Records from a data source:
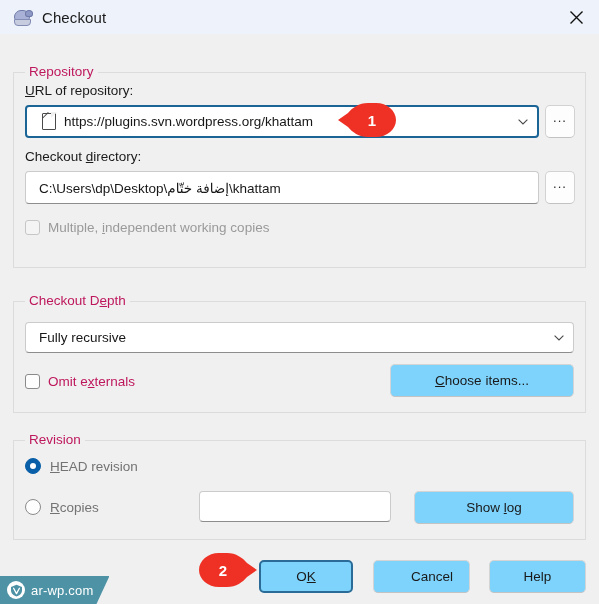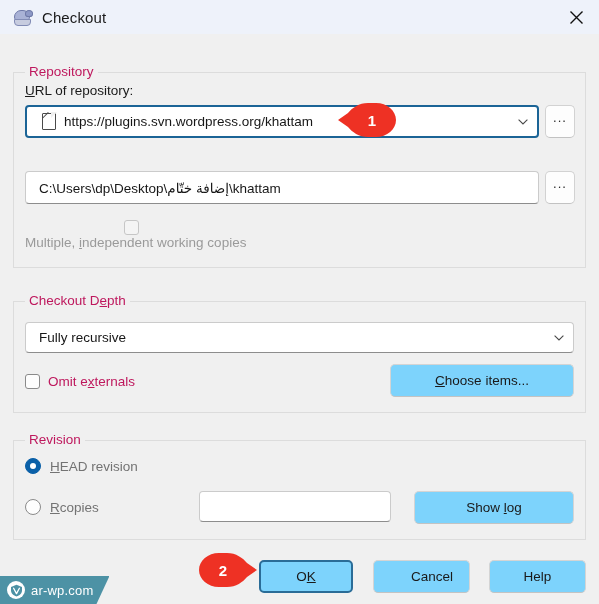--- a/index.html
+++ b/index.html
@@ -361,30 +361,33 @@
     <span class="value">https://plugins.svn.wordpress.org/khattam</span>
     <svg class="chevron" viewBox="0 0 10 6">
       <path d="M0.6 0.6 L5 5 L9.4 0.6" stroke="#4a4a4a" stroke-width="1.1" fill="none"></path>
     </svg>
   </div>
 
   <div class="browse-btn" style="left:545px; top:105px;">
     <span>...</span>
   </div>
 
+  <div class="field-label" style="left:25px; top:149px;">
+    <span>Checkout </span><u>d</u><span>irectory:</span>
+  </div>
 
   <div class="textfield" style="left:25px; top:171px; width:514px; height:33px;">
     <span class="value">C:\Users\dp\Desktop\إضافة ختّام\khattam</span>
   </div>
 
   <div class="browse-btn" style="left:545px; top:171px;">
     <span>...</span>
   </div>
 
-  <div class="checkbox-row disabled" style="left:25px; top:220px;flex-direction:column;">
+  <div class="checkbox-row disabled" style="left:25px; top:220px;">
     <span class="cbox"></span>
     <span><span>Multiple, </span><u>i</u><span>ndependent working copies</span></span>
   </div>
 
   <div class="group" id="group-depth">
     <div class="group-title"><span>Checkout D</span><u>e</u><span>pth</span></div>
   </div>
 
   <div class="textfield" style="left:25px; top:322px; width:549px; height:31px;">
     <span class="value">Fully recursive</span>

What you will do: Report every line in the data that holds "textfield", copying each one.

Exercise response:
   <div class="textfield" style="left:25px; top:171px; width:514px; height:33px;">
   <div class="textfield" style="left:25px; top:322px; width:549px; height:31px;">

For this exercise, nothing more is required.